**TO DO**:
Search the records for the string "lifetime" and copy every line where it turns up.
Start of MATERIAL PROVIDED
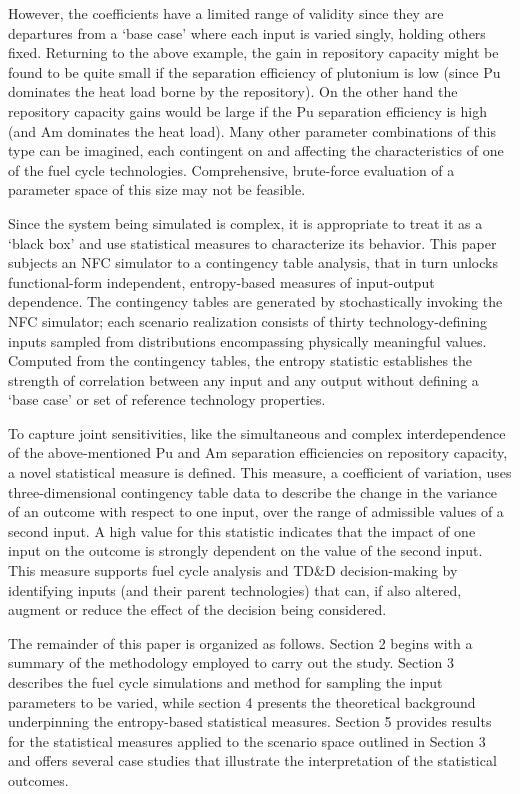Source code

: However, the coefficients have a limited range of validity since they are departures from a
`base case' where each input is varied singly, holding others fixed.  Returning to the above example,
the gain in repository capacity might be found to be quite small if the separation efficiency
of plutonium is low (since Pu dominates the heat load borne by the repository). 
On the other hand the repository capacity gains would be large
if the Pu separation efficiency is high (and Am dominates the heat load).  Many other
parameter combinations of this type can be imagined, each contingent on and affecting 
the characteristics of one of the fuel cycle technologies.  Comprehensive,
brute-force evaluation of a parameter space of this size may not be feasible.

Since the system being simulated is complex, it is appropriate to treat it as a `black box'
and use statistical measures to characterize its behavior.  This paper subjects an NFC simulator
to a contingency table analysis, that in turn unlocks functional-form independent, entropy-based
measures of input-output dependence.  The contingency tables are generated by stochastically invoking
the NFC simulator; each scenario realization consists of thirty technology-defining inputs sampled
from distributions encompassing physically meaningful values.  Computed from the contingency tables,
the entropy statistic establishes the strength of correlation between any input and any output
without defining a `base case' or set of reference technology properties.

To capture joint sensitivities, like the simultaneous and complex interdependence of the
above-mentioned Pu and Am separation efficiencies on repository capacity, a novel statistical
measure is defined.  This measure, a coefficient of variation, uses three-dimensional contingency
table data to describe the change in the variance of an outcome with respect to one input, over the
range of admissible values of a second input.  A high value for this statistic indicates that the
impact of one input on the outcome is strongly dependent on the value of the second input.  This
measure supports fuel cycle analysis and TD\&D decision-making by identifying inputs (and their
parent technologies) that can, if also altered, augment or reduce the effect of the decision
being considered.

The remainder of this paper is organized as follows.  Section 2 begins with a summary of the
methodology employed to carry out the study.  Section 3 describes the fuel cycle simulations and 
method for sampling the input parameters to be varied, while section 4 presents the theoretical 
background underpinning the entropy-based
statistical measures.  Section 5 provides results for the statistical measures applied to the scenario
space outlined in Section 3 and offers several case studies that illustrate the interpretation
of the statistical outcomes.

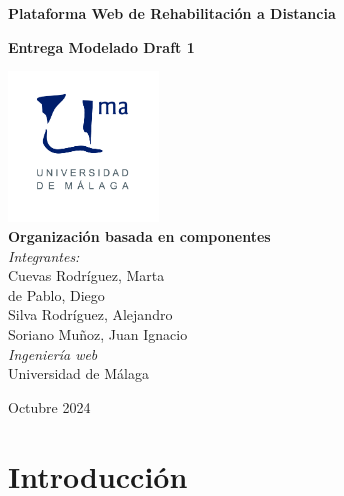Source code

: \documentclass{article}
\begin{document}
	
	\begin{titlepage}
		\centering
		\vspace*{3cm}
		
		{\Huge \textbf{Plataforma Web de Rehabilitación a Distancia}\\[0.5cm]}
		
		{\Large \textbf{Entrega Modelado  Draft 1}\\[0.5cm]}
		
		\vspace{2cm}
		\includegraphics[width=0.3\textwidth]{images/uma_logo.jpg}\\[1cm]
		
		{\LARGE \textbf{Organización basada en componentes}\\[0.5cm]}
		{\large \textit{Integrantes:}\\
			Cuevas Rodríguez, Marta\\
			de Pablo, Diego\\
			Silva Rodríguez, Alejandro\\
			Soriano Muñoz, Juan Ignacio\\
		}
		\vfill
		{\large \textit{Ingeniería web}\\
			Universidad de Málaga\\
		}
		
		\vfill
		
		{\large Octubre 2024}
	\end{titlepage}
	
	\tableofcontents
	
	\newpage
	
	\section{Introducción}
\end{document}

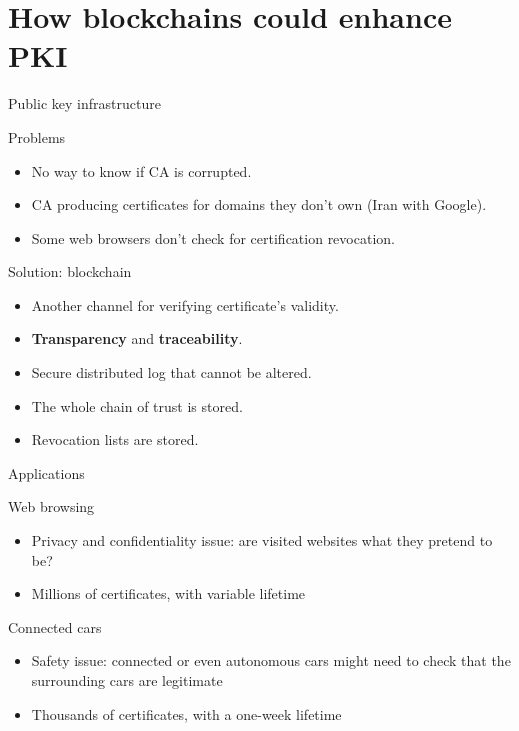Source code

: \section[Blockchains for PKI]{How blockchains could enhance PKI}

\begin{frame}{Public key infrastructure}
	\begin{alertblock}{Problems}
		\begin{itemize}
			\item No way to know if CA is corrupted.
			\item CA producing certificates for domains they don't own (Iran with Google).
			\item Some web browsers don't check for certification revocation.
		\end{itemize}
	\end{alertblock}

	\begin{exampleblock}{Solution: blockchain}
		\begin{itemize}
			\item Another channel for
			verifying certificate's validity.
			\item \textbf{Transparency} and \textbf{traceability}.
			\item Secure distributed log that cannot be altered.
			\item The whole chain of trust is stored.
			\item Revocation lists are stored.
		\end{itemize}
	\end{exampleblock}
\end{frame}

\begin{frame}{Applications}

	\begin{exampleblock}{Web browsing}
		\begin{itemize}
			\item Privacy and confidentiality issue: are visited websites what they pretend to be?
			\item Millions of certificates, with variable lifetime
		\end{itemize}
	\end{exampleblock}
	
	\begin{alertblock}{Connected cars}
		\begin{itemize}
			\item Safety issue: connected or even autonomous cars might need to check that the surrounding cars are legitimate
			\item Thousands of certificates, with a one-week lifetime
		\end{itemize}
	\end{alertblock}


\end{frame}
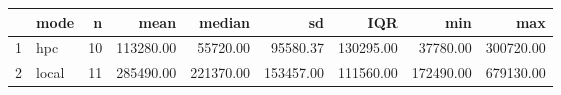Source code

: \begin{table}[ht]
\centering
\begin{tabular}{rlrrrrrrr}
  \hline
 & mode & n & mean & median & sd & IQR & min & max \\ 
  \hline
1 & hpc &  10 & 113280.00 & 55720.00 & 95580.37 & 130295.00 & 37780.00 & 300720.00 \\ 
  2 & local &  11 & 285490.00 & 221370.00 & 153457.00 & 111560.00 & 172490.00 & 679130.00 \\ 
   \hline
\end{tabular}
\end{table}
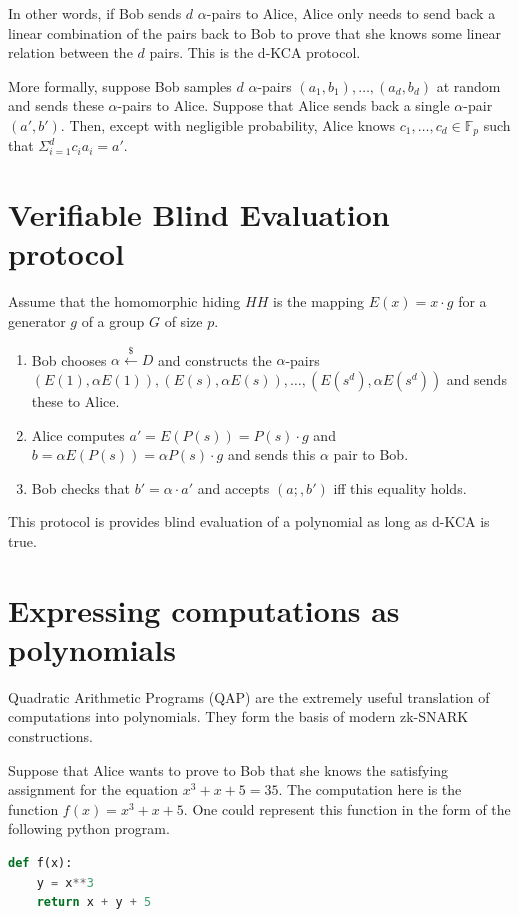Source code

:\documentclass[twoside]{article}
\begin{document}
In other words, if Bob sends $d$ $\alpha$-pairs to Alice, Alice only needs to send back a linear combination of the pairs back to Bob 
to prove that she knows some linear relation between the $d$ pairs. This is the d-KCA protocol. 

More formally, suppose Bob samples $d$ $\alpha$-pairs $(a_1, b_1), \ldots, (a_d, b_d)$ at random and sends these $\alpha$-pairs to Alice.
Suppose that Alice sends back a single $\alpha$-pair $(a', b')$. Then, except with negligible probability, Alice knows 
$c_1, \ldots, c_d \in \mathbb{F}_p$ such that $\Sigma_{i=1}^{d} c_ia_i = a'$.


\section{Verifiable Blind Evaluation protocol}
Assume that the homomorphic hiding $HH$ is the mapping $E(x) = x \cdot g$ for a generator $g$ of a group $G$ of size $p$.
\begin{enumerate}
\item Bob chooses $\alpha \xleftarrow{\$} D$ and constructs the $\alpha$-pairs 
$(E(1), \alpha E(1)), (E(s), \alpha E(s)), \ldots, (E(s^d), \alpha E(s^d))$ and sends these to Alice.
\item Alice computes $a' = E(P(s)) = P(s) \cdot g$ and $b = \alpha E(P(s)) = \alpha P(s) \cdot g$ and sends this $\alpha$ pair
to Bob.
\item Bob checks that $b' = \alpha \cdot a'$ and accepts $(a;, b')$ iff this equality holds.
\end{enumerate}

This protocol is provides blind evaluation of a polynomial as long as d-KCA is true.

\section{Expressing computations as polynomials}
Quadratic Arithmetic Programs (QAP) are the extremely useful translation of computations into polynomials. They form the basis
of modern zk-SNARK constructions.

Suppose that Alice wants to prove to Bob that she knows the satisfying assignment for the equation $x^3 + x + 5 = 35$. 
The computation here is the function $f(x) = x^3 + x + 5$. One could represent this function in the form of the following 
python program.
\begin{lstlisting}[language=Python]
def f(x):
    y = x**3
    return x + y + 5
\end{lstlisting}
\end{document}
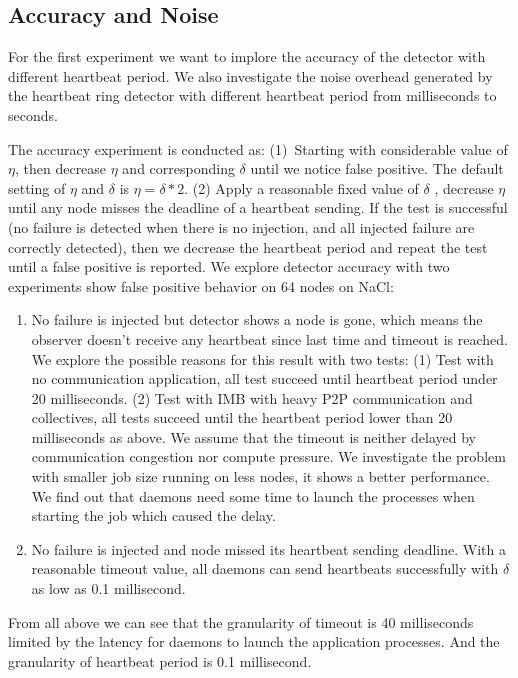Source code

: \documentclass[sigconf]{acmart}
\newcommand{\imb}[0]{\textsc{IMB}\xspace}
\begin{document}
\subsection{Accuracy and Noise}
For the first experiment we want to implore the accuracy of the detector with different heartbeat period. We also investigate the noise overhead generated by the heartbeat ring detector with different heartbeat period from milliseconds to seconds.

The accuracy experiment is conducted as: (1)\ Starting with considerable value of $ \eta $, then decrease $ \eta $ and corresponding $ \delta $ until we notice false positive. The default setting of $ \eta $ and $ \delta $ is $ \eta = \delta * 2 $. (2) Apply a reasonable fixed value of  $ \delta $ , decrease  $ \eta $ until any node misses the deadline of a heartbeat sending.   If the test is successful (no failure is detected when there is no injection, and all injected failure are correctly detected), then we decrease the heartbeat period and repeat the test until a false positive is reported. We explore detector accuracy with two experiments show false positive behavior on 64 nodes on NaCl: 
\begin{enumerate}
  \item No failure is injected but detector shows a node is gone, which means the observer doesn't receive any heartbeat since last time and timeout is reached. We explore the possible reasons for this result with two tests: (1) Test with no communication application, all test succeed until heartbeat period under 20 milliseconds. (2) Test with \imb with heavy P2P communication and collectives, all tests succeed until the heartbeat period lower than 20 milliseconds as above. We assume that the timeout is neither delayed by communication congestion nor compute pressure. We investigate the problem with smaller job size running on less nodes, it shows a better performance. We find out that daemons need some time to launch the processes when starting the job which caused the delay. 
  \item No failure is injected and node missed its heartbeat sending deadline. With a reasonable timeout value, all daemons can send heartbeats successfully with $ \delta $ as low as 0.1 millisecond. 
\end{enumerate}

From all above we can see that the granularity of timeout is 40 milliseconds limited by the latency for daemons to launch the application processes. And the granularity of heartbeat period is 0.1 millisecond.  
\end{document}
End of MATERIAL PROVIDED
**ANSWER TO THE EXERCISE**:
			\item Millions of certificates, with variable lifetime
			\item Thousands of certificates, with a one-week lifetime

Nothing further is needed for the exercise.